• **EXTRACTED RECORDS**

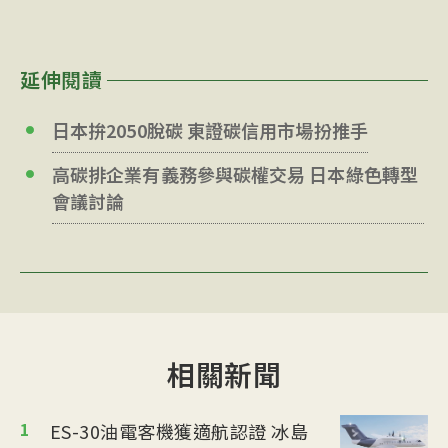
延伸閱讀
日本拚2050脫碳 東證碳信用市場扮推手
高碳排企業有義務參與碳權交易 日本綠色轉型
會議討論
相關新聞
1
ES-30油電客機獲適航認證 冰島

• **WORK INSTRUCTION**
Exclude the images and copy every record above exactly.

• **WRITTEN ANSWER**
延伸閱讀
日本拚2050脫碳 東證碳信用市場扮推手
高碳排企業有義務參與碳權交易 日本綠色轉型
會議討論
相關新聞
1
ES-30油電客機獲適航認證 冰島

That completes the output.